Jannus stared at Melek like he wasn’t quite sure whether or not to believe him, but it was Hever who huffed and spoke.

“How can we even know if you are the man we thought you were? You’re now mated to an enemy, apparently happy to be carted away from your own people to embrace hers… perhaps your loyalties have changed?” the man said in his serpentine slither of a voice.

I wanted to shudder.

“I am exactly who I have always been,” Melek growled. “If you can’t see that—”

I shook my head. “Unless you all can stop infighting, the Nephilim are going to die, because you aren’t a people, you’re just a cluster of constantly shifting factions who choose to walk the same path at times. That’s not a nation—and definitely not a brotherhood.”

Hever sneered and the other three all went flat-faced, but Melek growled and took one step forward to assert his dominance. The others’ eyes all snapped to him.

“She is not an enemy. She offers insight.”

“Insight to keep you close and loyal to her cause,” Jann said pointedly.

“Bullshit—she says nothing that you and I haven’t discussed in the past,” Melek snapped back.

Jann blinked like he was shocked that Melek would admit it, but Melek wasn’t letting anyone get any momentum.

“She is not a threat, she is an ally. She wants to see the Neph and Shadekin in peace as much as I do.”

“Well, that’s just pure bullshit,” Jann commented.

One of the other two younger men snorted and Melek shot him a glare. He swallowed it back quickly, but it was obvious that these men didn’t trust me in the slightest.

The others I understood, but I was surprised at the pinch of pain when I realized Jann viewed me as an adversary.

“I want nothing more than peace for all of us,” I said slowly. “If you question my motives, consider that my mate is precious to me, and without peace, we cannot rest. ”

“Peace?” Jann said darkly. “You can’t seriously believe—”

“It’s our goal,” Melek said firmly. “And one I will die striving for rather than abandon. But you have complicated everything, taking her like this.

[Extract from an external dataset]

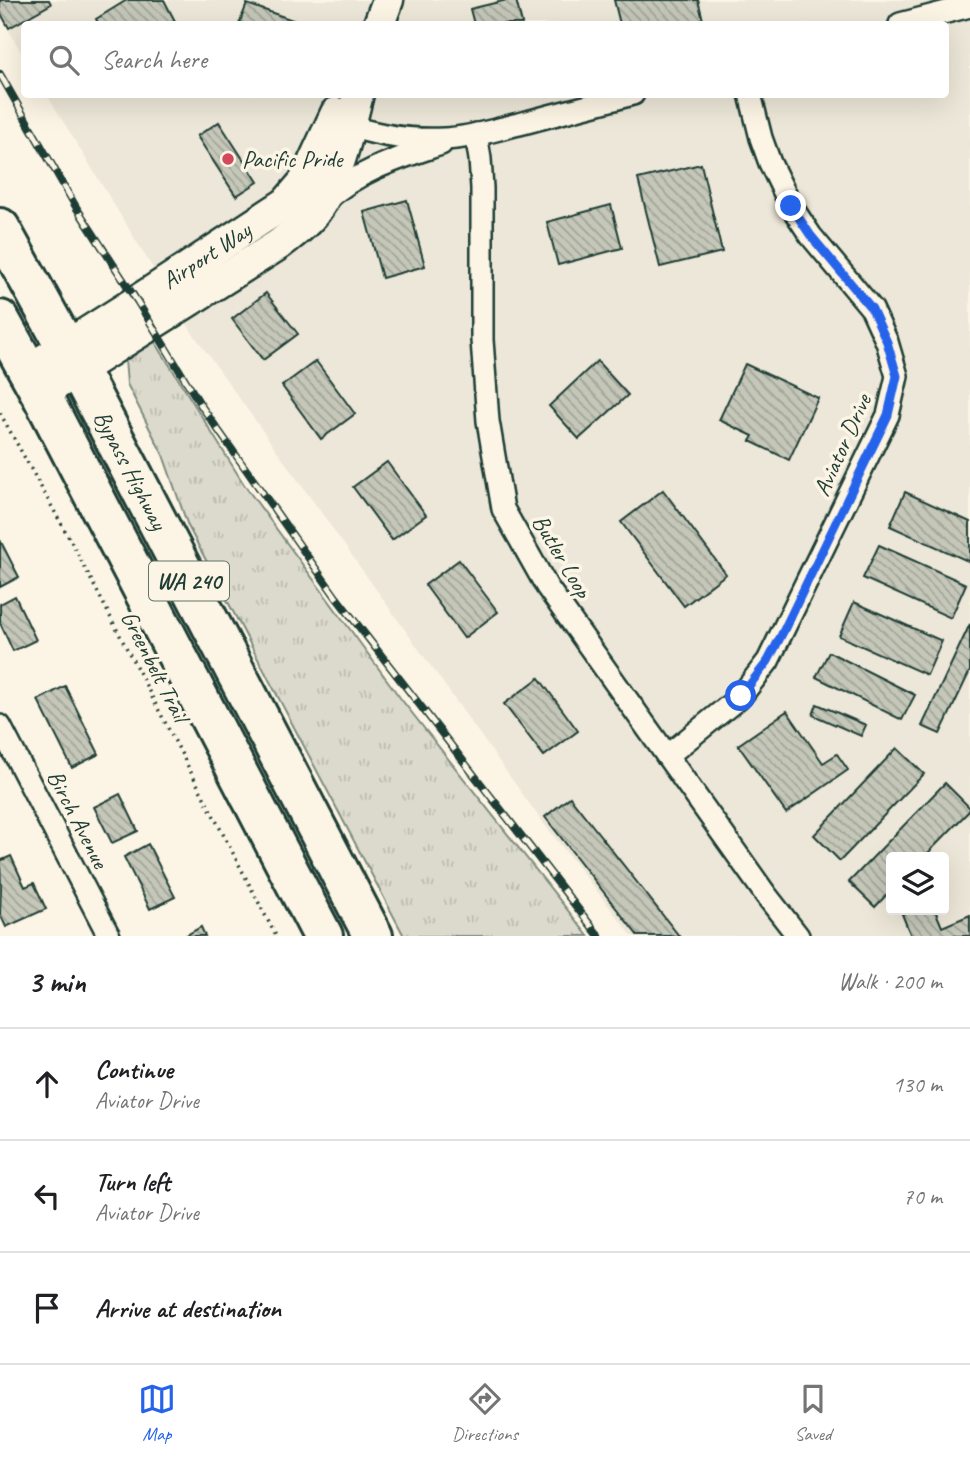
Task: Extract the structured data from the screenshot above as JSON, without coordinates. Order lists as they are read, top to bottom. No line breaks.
{"streets":{"highway":["Bypass Highway","WA 240"],"street":["Airport Way","Aviator Drive","Butler Loop","Birch Avenue"],"path":["Greenbelt Trail"]},"crossings":[["Airport Way","Bypass Highway"],["Airport Way","Butler Loop"],["Aviator Drive","Butler Loop"]],"places":["Pacific Pride"],"page":{"search":"Search here","heading":["3 min","Walk · 200 m"],"list":[["Continue","Aviator Drive","130 m"],["Turn left","Aviator Drive","70 m"],"Arrive at destination"],"nav":["Map","Directions","Saved"]}}
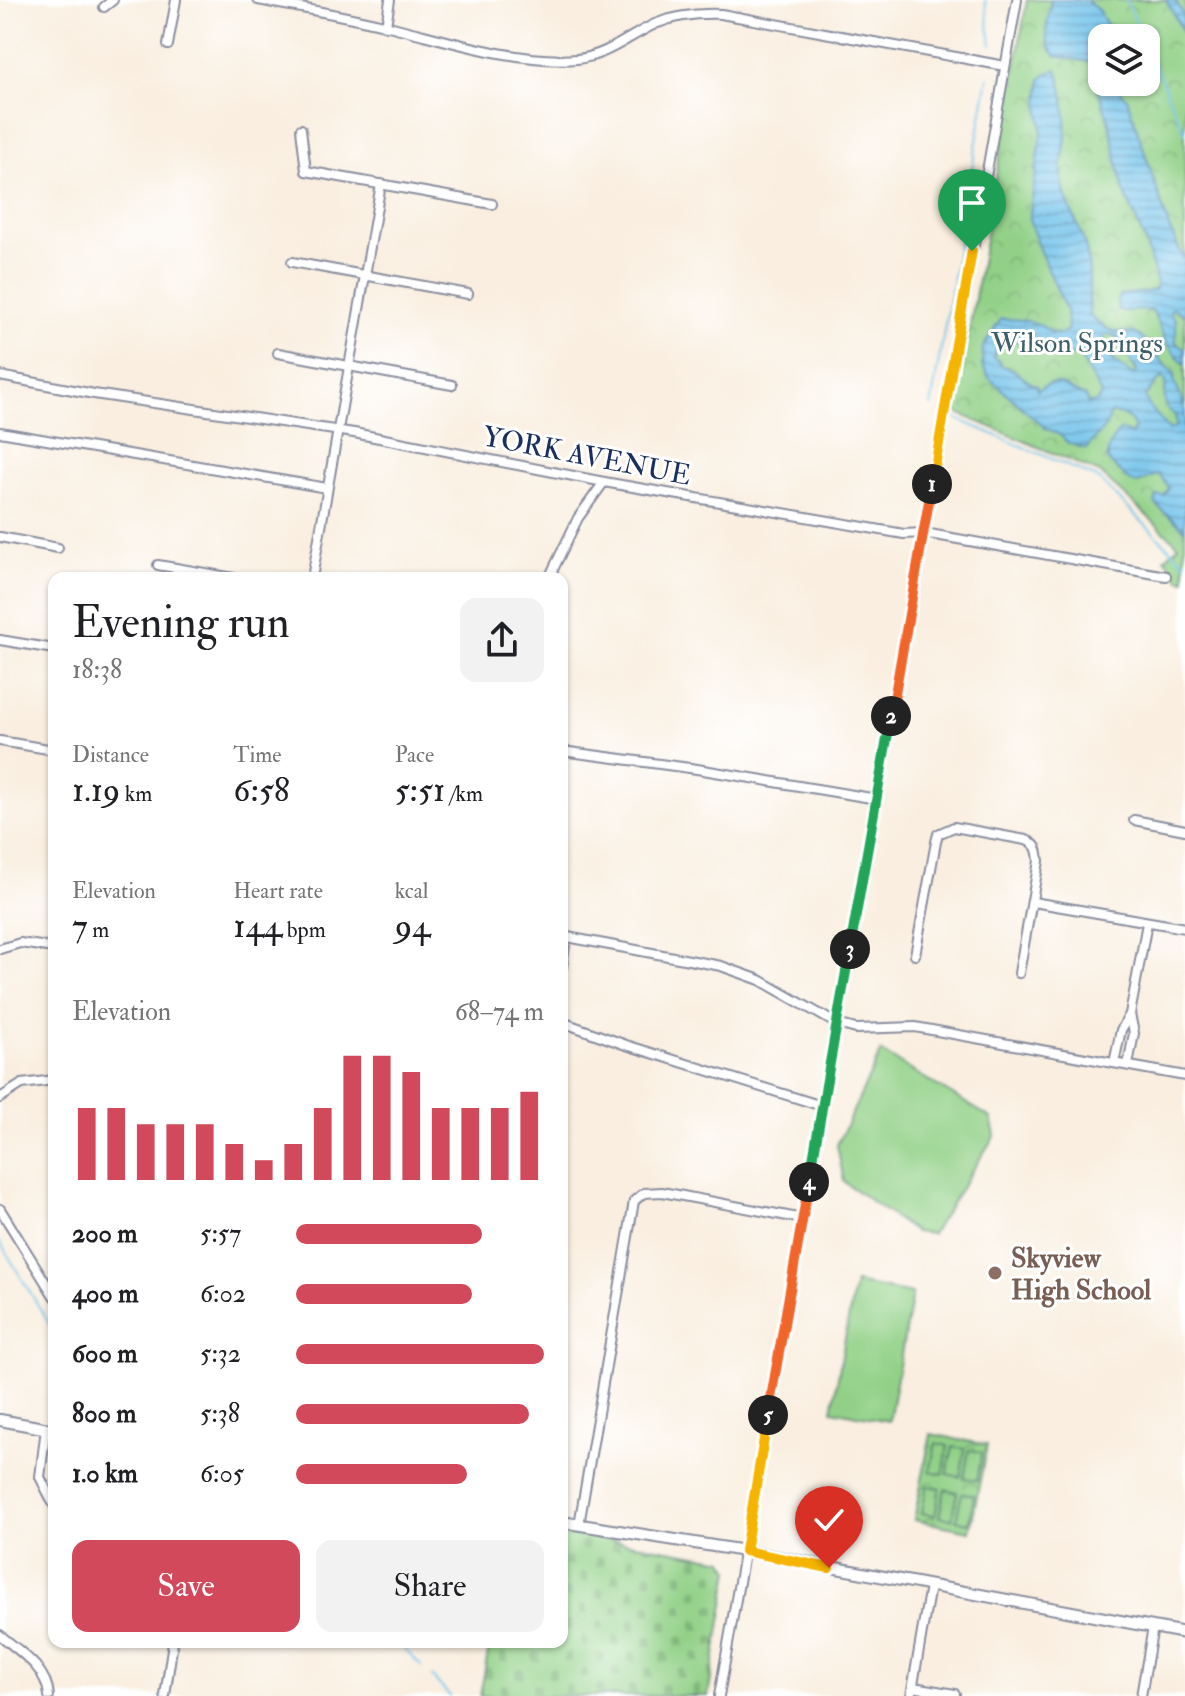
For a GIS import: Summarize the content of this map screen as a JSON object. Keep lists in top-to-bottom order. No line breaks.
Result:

If her people haven’t already discovered her absence, they will within the hour.

So now we have to figure out how to stop the Shadekin walking into war for her—because they will.

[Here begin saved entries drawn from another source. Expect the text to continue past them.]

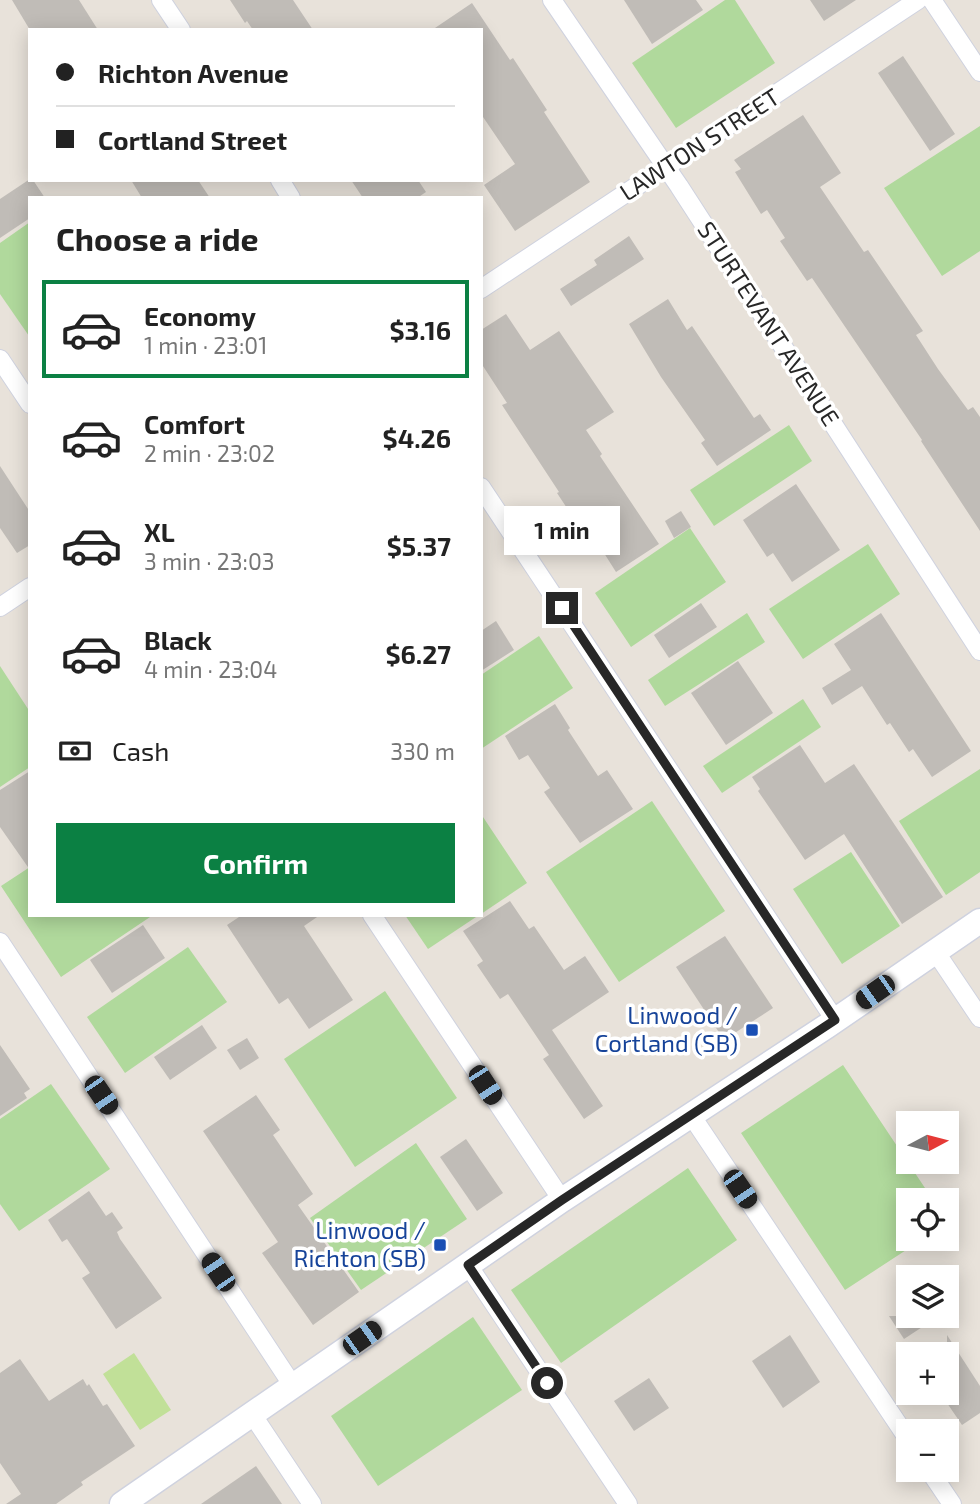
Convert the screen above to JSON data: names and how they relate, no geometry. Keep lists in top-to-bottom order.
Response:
{
  "streets": {
    "street": ["LAWTON STREET", "STURTEVANT AVENUE"]
  },
  "crossings": [
    ["LAWTON STREET", "STURTEVANT AVENUE"]
  ],
  "places": {
    "transit": ["Linwood / Cortland (SB)", "Linwood / Richton (SB)"]
  },
  "north": "right",
  "page": {
    "banner": ["Richton Avenue", "Cortland Street"],
    "heading": "Choose a ride",
    "list": [
      {
        "name": "Economy",
        "note": "1 min · 23:01",
        "value": "$3.16"
      },
      {
        "name": "Comfort",
        "note": "2 min · 23:02",
        "value": "$4.26"
      },
      {
        "name": "XL",
        "note": "3 min · 23:03",
        "value": "$5.37"
      },
      {
        "name": "Black",
        "note": "4 min · 23:04",
        "value": "$6.27"
      }
    ],
    "bubble": "1 min",
    "pay": ["Cash", "330 m"],
    "buttons": "Confirm",
    "map_buttons": ["+", "−"]
  }
}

Whether it’s a battle they can win, or not. ”

“That won’t be necessary,” I interjected before Jannus could make the joke he was about to throw out about letting my people die on their own. “I’ll admit that this isn’t ideal—but… I think I know how we can use it.”

All five men turned to look at me skeptically. Even Melek.

I folded my arms and tipped my head at him.

“Your confidence in me is so encouraging, mate,” I said dryly.

But Melek didn’t even look sheepish.

Fucking men!

I sighed and closed my eyes, rubbing my temples subtly as I pushed my hair back from my face.

“Sit down and listen, all of you. Because I think you’ve opened a door that I wouldn’t have chosen, but may very well work for the ultimate good of both our peoples… if you can push your egos aside long enough to let me spell it out for you.”